■ **PROBLEM STATEMENT**
In the listing below, find the line holding "Object update management" and the line holding "- Tasks 3.1, 3.2". Write out those two lines and all lines between, exactly, and nothing more.

■ **SOURCE MATERIAL**
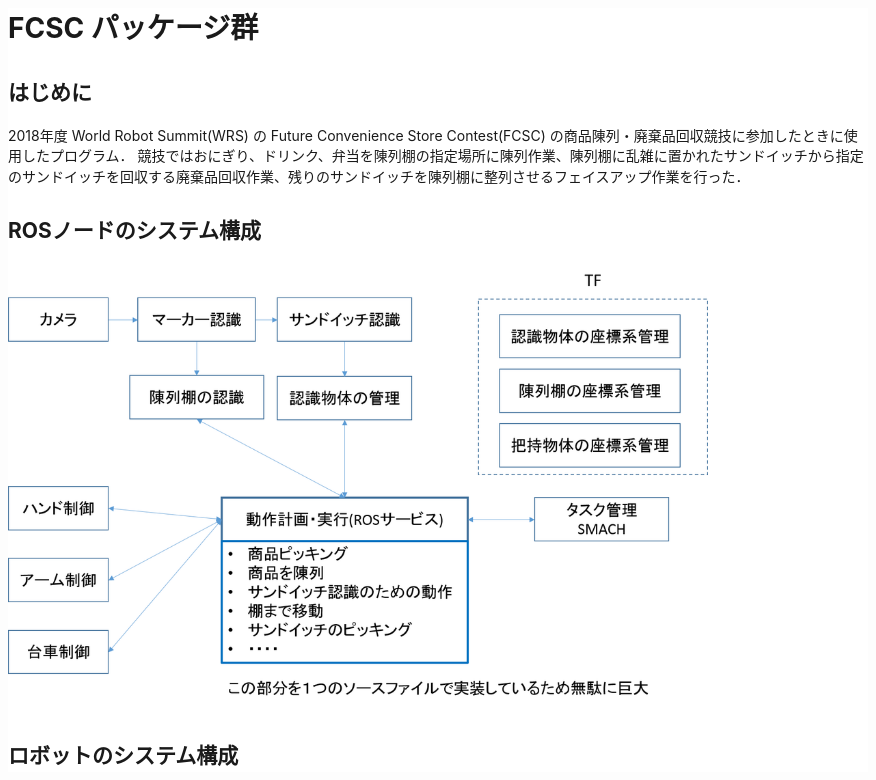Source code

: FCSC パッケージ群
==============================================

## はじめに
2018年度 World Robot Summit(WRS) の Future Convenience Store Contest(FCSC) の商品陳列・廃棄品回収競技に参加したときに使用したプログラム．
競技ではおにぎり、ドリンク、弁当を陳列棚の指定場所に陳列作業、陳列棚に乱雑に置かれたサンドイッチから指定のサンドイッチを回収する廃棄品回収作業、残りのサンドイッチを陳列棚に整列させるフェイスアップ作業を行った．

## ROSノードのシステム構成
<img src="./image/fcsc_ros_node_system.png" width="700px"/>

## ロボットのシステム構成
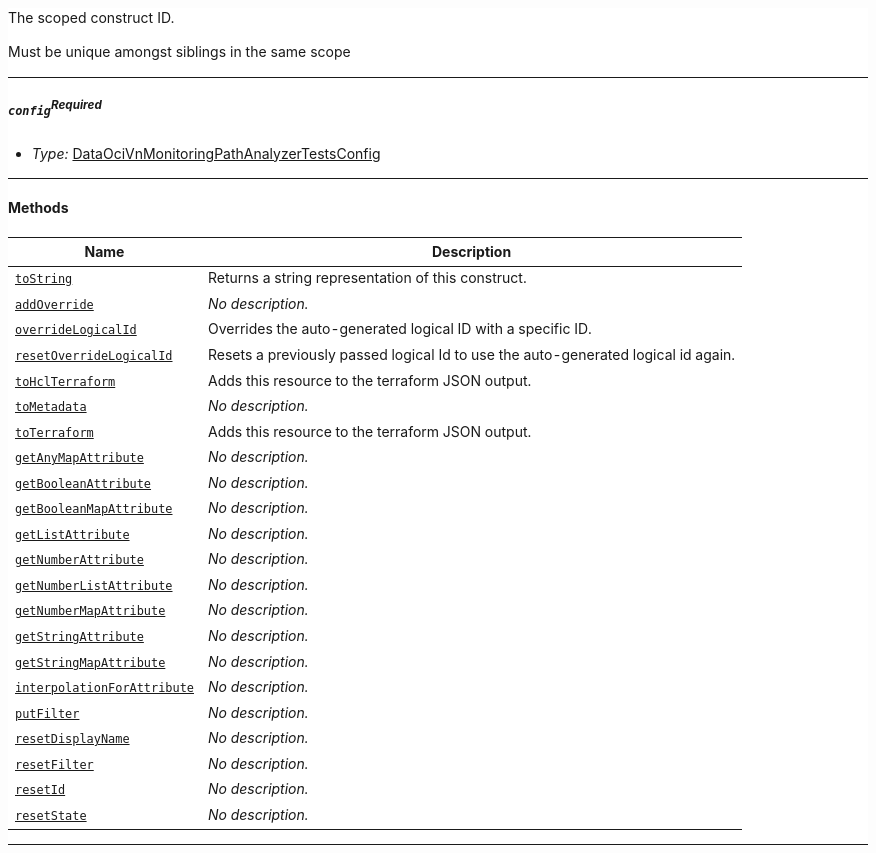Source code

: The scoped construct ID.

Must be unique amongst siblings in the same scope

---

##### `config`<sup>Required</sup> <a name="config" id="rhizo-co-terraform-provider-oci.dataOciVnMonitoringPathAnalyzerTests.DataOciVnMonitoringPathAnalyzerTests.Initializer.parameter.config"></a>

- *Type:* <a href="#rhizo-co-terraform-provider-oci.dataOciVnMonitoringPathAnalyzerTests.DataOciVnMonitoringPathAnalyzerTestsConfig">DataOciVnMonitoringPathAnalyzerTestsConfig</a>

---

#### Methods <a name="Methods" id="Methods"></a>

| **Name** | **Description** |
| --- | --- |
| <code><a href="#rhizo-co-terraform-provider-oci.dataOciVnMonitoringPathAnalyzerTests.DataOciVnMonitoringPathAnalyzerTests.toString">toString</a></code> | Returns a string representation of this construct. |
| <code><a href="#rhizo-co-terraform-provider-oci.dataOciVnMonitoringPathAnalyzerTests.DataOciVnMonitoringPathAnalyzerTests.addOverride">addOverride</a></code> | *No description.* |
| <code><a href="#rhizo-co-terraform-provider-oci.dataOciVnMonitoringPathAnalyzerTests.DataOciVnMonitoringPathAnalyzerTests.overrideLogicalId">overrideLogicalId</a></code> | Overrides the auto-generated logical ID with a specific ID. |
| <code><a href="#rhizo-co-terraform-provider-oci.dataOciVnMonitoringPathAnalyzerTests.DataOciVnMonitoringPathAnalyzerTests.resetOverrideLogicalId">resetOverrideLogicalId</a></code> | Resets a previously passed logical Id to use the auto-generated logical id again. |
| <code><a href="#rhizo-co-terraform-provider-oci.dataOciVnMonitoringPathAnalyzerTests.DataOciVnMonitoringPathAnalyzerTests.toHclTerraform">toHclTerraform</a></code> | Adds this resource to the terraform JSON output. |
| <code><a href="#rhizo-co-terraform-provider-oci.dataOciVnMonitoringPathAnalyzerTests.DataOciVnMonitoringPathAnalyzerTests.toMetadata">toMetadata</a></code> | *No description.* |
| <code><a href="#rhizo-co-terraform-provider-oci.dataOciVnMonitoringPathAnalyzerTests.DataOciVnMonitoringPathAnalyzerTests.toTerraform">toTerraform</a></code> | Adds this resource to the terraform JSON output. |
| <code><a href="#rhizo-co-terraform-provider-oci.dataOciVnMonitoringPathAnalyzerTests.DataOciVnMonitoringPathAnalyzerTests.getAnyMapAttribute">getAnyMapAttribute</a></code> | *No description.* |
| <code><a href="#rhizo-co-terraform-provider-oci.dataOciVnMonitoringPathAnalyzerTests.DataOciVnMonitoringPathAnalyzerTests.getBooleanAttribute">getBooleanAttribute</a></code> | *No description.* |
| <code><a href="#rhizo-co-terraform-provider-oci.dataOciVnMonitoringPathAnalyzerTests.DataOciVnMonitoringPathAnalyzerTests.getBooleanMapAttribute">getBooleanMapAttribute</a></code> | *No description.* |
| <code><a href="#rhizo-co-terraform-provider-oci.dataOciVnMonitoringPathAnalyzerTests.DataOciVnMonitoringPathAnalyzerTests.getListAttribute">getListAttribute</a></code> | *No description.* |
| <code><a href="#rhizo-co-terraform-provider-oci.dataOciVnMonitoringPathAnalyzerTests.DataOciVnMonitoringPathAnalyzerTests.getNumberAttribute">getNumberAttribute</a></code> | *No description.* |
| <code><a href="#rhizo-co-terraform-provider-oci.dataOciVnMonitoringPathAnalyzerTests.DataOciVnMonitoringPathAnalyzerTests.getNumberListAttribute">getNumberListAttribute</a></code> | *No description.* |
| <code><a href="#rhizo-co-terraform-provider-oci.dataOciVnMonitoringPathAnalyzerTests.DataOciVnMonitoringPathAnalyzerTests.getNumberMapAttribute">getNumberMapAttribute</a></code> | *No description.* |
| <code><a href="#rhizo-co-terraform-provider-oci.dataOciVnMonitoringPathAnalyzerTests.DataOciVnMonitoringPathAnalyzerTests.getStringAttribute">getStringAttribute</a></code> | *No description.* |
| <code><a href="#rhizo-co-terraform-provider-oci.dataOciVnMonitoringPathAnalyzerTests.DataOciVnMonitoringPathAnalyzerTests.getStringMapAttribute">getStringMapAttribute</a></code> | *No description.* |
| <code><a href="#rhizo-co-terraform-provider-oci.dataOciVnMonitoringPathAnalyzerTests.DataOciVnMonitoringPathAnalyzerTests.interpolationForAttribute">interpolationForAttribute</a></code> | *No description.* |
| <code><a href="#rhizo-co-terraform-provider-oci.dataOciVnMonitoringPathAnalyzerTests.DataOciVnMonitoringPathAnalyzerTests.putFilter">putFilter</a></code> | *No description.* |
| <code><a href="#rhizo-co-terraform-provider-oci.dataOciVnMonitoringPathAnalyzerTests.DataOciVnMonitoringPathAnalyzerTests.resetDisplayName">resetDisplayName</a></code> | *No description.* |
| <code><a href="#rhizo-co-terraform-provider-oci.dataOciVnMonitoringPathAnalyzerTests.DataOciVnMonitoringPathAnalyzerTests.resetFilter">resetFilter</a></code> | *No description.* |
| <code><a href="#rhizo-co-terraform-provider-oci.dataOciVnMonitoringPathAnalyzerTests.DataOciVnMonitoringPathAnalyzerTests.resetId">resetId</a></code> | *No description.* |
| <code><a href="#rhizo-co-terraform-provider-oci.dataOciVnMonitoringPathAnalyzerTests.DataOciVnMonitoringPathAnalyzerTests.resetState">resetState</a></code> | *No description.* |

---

* * *

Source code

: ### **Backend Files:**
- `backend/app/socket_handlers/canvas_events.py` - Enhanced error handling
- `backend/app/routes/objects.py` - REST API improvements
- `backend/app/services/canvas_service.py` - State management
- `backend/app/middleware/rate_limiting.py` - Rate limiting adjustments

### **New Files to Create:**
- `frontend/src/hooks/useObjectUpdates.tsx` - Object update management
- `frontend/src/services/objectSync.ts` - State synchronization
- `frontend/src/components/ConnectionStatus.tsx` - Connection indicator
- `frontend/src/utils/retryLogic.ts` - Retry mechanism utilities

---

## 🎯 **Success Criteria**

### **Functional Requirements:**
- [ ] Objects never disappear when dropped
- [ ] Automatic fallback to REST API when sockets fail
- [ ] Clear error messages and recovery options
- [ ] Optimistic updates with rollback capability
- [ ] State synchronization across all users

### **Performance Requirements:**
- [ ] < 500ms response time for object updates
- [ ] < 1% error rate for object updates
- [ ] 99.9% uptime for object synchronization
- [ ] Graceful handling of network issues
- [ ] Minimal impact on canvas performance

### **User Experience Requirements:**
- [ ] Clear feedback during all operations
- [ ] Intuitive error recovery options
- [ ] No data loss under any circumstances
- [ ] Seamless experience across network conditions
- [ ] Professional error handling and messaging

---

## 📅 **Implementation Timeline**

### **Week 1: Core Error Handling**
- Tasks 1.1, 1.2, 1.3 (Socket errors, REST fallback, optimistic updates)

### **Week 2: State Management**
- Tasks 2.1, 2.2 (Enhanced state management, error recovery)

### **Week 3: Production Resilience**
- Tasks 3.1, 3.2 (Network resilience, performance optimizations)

==

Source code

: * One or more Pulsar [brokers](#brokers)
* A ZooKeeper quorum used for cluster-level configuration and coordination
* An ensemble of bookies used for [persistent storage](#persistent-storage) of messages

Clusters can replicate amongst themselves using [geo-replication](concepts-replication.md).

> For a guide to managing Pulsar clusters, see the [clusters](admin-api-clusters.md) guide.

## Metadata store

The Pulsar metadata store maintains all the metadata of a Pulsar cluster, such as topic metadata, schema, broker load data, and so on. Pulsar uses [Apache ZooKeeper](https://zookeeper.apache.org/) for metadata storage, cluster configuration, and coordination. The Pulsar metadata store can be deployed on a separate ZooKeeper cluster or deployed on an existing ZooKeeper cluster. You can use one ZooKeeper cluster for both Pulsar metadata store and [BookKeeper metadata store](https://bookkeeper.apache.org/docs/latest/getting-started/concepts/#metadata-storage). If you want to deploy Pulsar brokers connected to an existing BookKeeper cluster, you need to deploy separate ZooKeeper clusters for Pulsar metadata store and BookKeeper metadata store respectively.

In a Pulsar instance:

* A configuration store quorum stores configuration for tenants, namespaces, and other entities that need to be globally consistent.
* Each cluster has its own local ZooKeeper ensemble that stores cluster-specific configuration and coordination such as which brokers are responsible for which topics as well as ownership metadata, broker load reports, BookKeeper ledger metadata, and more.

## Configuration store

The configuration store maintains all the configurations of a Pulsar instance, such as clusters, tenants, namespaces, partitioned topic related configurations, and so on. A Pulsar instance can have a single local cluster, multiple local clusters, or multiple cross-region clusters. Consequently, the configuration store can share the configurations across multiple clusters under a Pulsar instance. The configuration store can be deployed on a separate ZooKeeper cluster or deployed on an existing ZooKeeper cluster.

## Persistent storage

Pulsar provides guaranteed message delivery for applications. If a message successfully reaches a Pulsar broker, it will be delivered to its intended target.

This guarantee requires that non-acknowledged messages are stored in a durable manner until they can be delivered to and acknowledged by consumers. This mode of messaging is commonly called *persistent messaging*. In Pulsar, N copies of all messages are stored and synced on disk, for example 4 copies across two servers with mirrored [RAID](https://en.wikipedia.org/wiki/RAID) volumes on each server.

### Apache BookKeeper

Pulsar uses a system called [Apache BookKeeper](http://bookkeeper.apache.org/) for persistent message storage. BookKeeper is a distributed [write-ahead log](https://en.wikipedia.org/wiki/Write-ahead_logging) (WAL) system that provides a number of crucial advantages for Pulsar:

■ **ANSWER AREA**
- `frontend/src/hooks/useObjectUpdates.tsx` - Object update management
- `frontend/src/services/objectSync.ts` - State synchronization
- `frontend/src/components/ConnectionStatus.tsx` - Connection indicator
- `frontend/src/utils/retryLogic.ts` - Retry mechanism utilities

---

## 🎯 **Success Criteria**

### **Functional Requirements:**
- [ ] Objects never disappear when dropped
- [ ] Automatic fallback to REST API when sockets fail
- [ ] Clear error messages and recovery options
- [ ] Optimistic updates with rollback capability
- [ ] State synchronization across all users

### **Performance Requirements:**
- [ ] < 500ms response time for object updates
- [ ] < 1% error rate for object updates
- [ ] 99.9% uptime for object synchronization
- [ ] Graceful handling of network issues
- [ ] Minimal impact on canvas performance

### **User Experience Requirements:**
- [ ] Clear feedback during all operations
- [ ] Intuitive error recovery options
- [ ] No data loss under any circumstances
- [ ] Seamless experience across network conditions
- [ ] Professional error handling and messaging

---

## 📅 **Implementation Timeline**

### **Week 1: Core Error Handling**
- Tasks 1.1, 1.2, 1.3 (Socket errors, REST fallback, optimistic updates)

### **Week 2: State Management**
- Tasks 2.1, 2.2 (Enhanced state management, error recovery)

### **Week 3: Production Resilience**
- Tasks 3.1, 3.2 (Network resilience, performance optimizations)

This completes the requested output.